◆ Exercise prompt: Repeat, line for line and word for word, the text read from each of the records below. Leave the pictures out of your answer.
- - - - - - -
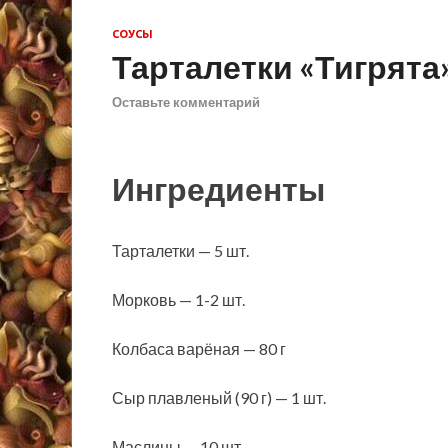
СОУСЫ
Тарталетки «Тигрята
Оставьте комментарий
Ингредиенты
Тарталетки — 5 шт.
Морковь — 1-2 шт.
Колбаса варёная — 80 г
Сыр плавленый (90 г) — 1 шт.
Маслины — 10 шт.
- - - - - - -
◆ Your response:
СОУСЫ
Тарталетки «Тигрята
Оставьте комментарий
Ингредиенты
Тарталетки — 5 шт.
Морковь — 1-2 шт.
Колбаса варёная — 80 г
Сыр плавленый (90 г) — 1 шт.
Маслины — 10 шт.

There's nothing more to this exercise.